Optimized Production Technology (OPT) is a production improvement concept used to reduce bottlenecks, increase throughput, reduce inventories and hence reduce overall manufacturing costs. It is mostly used in manufacturing assembly companies. First introduced by Eliyahu M. Goldratt as Theory of Constraints (TOC) in his book The Goal.
The fundamental theory is that the manufacturing assembly line can only produce at the rate of its bottlenecks. Three key performance indicators are used to monitor the results of performance in an assembly line,
- Throughput
- Inventory
- Operating Costs
There are 9 implementation rules in OPT:
- Balance the production flow to a consistent rate, to a drum beat.
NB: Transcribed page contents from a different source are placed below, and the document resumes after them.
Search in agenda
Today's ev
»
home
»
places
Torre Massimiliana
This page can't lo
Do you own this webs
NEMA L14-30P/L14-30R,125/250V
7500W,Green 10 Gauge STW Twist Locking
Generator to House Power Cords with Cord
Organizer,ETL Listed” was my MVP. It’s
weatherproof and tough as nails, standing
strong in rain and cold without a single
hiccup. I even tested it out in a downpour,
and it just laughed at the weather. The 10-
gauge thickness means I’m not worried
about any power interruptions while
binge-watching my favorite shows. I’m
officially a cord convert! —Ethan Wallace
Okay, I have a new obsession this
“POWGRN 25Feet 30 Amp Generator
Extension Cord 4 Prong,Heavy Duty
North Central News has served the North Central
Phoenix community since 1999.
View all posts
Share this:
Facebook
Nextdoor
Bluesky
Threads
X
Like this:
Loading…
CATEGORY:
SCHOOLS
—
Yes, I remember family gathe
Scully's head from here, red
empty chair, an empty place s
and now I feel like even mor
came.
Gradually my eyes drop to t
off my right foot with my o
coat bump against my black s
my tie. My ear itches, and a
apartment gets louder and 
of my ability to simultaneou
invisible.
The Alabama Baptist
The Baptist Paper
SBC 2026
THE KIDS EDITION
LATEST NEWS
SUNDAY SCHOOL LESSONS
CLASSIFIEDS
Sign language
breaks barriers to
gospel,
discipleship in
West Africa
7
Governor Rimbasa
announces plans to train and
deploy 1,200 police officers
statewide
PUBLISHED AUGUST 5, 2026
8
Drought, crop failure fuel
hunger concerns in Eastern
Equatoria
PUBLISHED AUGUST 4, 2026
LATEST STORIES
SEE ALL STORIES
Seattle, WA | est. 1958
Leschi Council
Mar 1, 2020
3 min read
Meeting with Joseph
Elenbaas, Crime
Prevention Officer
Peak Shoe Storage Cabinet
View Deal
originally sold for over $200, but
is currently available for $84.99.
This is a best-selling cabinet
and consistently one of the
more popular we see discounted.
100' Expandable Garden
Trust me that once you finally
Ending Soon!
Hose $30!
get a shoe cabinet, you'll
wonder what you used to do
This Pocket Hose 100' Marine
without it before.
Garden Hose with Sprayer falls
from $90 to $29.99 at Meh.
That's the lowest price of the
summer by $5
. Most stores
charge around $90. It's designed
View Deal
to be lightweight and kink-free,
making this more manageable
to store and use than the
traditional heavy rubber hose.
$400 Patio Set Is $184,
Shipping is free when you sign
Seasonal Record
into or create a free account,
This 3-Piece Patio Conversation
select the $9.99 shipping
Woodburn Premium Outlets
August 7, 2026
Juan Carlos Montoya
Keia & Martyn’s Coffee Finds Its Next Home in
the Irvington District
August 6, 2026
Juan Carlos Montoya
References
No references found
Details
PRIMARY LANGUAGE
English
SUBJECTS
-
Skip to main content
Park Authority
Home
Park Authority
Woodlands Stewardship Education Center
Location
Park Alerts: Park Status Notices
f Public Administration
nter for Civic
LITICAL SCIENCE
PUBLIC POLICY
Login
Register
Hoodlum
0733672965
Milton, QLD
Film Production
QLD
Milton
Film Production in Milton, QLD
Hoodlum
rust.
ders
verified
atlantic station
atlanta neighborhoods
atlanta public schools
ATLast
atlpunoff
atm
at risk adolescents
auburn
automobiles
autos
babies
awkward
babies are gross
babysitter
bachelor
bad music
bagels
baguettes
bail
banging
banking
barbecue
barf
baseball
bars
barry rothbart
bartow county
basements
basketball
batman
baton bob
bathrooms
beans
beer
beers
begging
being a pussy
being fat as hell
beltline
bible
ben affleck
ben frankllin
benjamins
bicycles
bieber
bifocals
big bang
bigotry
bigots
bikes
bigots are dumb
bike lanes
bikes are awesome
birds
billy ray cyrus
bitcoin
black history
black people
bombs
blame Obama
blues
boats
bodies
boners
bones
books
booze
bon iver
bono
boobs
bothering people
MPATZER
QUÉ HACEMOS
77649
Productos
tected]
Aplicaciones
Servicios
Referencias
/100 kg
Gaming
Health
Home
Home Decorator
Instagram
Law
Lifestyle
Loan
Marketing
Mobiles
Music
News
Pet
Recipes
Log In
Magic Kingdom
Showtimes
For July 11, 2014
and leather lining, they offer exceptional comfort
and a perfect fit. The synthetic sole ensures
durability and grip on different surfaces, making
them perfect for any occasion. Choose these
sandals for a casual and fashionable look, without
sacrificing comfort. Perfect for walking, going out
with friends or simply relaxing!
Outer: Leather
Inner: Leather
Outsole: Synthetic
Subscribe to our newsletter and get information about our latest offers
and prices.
The benefit of this is to minimize the work-in-process inventory. Use Takt Time to determine this rate. Takt Time is the rate at which a product produced in order to meet with the market demand rate for the product.
- Optimal rates that the assembly line produces, the drum beat, should be at the rate the bottleneck rate is at. The non-bottleneck assembly stations should not be running at 100% their operating rate/speed. These non-bottleneck assembly stations should be rescheduled for less operating hours or their extra capacity redeployed for other uses or shutdown.
- Effectiveness (activation) and Efficiency (utilization) are not the same. What Should We Do” and “What We Can Do” are not the same. Hence, optimal production scheduling should be done based on the constraints of the total assembly system’s bottle-necks. The benefit from this is reduction in work-in-progress inventories and tied up money in non-moving parts.
- Production downtime at bottlenecks reduces the total production rate of the assembly line. Hence, by improving the rate of productivity of bottleneck stations improves the total production rate of the assembly line. And vice versa, downtime at bottlenecks stations reduces total productivity rate of the assembly line.
- Improving productivity at non-bottleneck stations is useless effort unless; as this does not make the total productivity rate better. Instead it increases more ideal time and/or WIP inventory.
- WIP inventory should be maintained for the bottleneck workstations to process. This is to ensure bottleneck workstations have enough material to process and prevent it from shutting down due to lack of material to process. Hence, bottlenecks are affected both by its productivity and WIP Inventory.
- The transfer batch size should be smaller than the process batch size. Reduced in work-in-process inventory and better throughput is obtained when this is practiced.
- The process batch size should not be fix size. The process batch size at bottleneck workstations should be larger and the process batch size at non-bottleneck workstations should be smaller.
- Production scheduling should plan both on capacity and priority at the same time.
It is found that it would be best for small/medium size assembly companies to embark on using OPT to improve their assembly throughput, inventories and operating costs before deciding to implement Lean Manufacturing or Lean Six Sigma. It will also help the company to embark on getting certified to ISO9001 to put in place a document system and have a reliable quality system in place to ensure the benefits of OPT is properly documented and realized. Implementing OPT without proper quality management processes and documentations in place can lead to an implementation failure.